(Document images with source code)
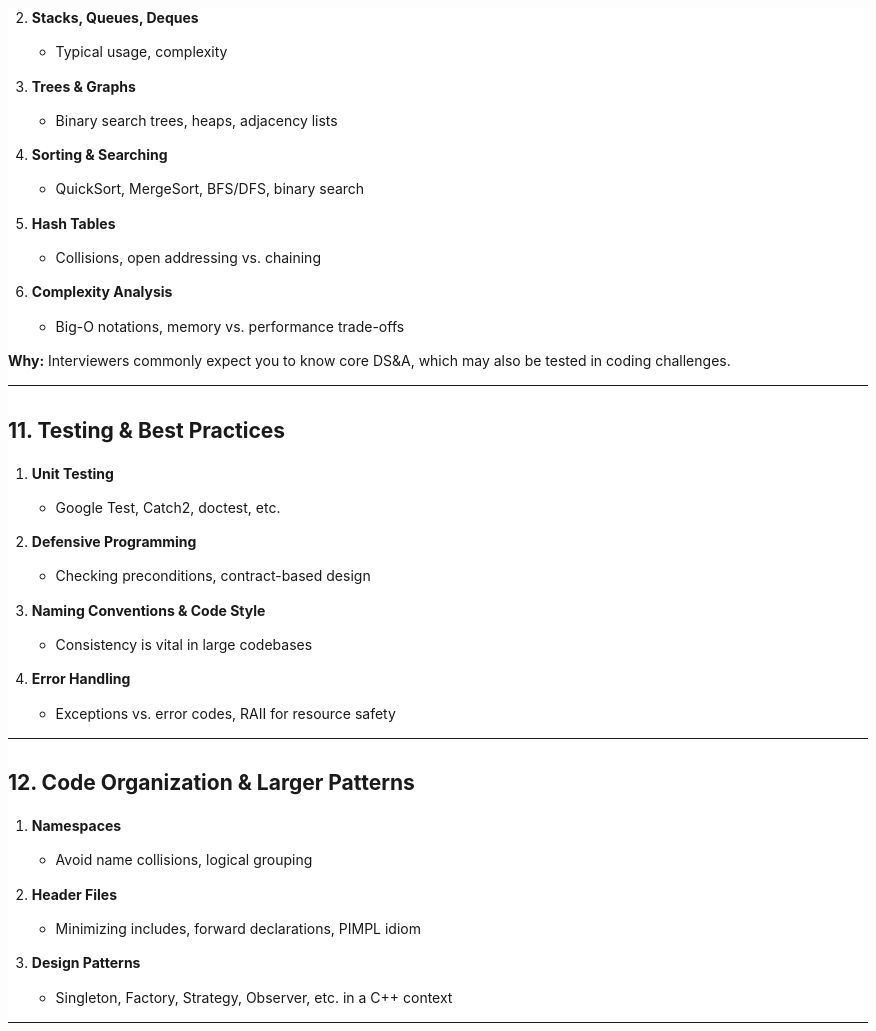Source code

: 2. **Stacks, Queues, Deques**
    
    - Typical usage, complexity
        
3. **Trees & Graphs**
    
    - Binary search trees, heaps, adjacency lists
        
4. **Sorting & Searching**
    
    - QuickSort, MergeSort, BFS/DFS, binary search
        
5. **Hash Tables**
    
    - Collisions, open addressing vs. chaining
        
6. **Complexity Analysis**
    
    - Big-O notations, memory vs. performance trade-offs
        

**Why:** Interviewers commonly expect you to know core DS&A, which may also be tested in coding challenges.

---

## 11. Testing & Best Practices

1. **Unit Testing**
    
    - Google Test, Catch2, doctest, etc.
        
2. **Defensive Programming**
    
    - Checking preconditions, contract-based design
        
3. **Naming Conventions & Code Style**
    
    - Consistency is vital in large codebases
        
4. **Error Handling**
    
    - Exceptions vs. error codes, RAII for resource safety
        

---

## 12. Code Organization & Larger Patterns

1. **Namespaces**
    
    - Avoid name collisions, logical grouping
        
2. **Header Files**
    
    - Minimizing includes, forward declarations, PIMPL idiom
        
3. **Design Patterns**
    
    - Singleton, Factory, Strategy, Observer, etc. in a C++ context
        

---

**How to complete this task**. Which lines of the records above hold the word "Patterns"? Copy each of them.

**Written solution**.
## 12. Code Organization & Larger Patterns
3. **Design Patterns**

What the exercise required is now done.